* **Passage for review**
▼
These are poems in progress as well as pieces that have been published in various journals. This blog is a work in progress just as the poems are a work in progress. I hope you enjoy them. I welcome comments.

Tuesday, February 8, 2011

Mohave Sojourn: An Invocation



I have always wanted to write about the desert, ever since I read Dr. Andrew Weil's dedication in the preface of his book, Optimum Health, detailing that his manuscript had been completed at a house in the "middle of the Sonoran desert." The romance behind that phrase was palpable and it stuck with me. Then I saw the film and read the book The English Patient, by Michael Ondaatje, and the desert again played on my imagination--through the sweep and scope of the love story that began in a more barren landscape than any of our North American deserts.

I live here in the desert now, but I still feel like something of an outsider, to be honest. The first poem I ever wrote about the desert was rejected a couple years ago by a journal in Nevada--promptly--which kept me from writing about it again until now. I felt I obviously needed more training. I also fear I will never be a 'desert rat,' as some here are wont to call themselves.

Yet the desert has its clear-eyed romance, it is undeniable.


Mohave Sojourn
Invocation, after Rilke

That it be here to end in the desert
sand and naked rocks gracefully countered
amid dead limbs of trees near the melt of rivers
with bottoms of stone and creeks fed by stream.
▲
* **Assigned task A**
List every person named in the desert blog post.
* **Assigned task B**
Continue the desert blog post after its final line, "with bottoms of stone and creeks fed by stream."

* **Information supplied**
▼
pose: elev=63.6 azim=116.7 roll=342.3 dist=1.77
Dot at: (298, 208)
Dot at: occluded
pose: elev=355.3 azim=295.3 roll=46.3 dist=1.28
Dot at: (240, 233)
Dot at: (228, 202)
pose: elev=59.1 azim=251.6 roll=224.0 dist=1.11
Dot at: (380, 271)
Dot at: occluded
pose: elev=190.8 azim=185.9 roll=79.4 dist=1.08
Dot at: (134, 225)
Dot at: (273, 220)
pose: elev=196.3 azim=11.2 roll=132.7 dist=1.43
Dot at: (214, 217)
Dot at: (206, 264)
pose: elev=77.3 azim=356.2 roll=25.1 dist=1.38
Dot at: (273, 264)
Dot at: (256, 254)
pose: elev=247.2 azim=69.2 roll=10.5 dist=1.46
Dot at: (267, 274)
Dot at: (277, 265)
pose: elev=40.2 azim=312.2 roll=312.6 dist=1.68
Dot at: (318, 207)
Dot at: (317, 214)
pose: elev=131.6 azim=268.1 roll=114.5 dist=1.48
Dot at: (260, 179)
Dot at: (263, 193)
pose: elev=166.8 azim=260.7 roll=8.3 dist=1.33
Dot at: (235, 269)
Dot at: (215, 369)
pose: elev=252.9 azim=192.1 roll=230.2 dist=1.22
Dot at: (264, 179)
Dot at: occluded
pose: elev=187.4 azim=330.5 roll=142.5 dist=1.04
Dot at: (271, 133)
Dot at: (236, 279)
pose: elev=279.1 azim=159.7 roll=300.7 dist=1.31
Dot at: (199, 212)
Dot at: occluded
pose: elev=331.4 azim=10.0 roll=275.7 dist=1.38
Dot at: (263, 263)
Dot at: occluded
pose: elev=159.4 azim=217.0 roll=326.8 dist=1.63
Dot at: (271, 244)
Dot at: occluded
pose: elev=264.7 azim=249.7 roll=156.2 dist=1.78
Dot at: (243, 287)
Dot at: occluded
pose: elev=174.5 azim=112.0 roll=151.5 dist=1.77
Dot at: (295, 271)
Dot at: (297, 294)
▲
* **Response box A**
Dr. Andrew Weil, Michael Ondaatje, Rilke

* **Response box B**
That it be here the skies all you imagine
the clarity which forgotten like a pavane to a death
once sung distinctly slows to a fade
the night quiet like that and full of creatures
drifting there among ancient pathways.

That it be here return to shoulders of the night
the purple silhouette ready, clearly in those mountains
that frame the floor as if it were sky.

That it be here sun an escetic prophet following
mystic bones and desert fathers to Joshua trees
parched; knows curcifixes knows wind as eternal lament
moves mountains in short order; the eye of an agate
the pinnacle of diamond.

That it be here for ache to live beyond the river
this thirst, this quench--this rich-willed land

That it be here is to lie--drenched, sweet
and dream of oceans.

1 comment:

  1. It drives me insane that blogger cannot save my caesuras! Those spaces are important in the reading/breath pauses of the poem. Guess readers will have to use their imagination. However, the author feels like her craftsmanship has been messed with irrevocably.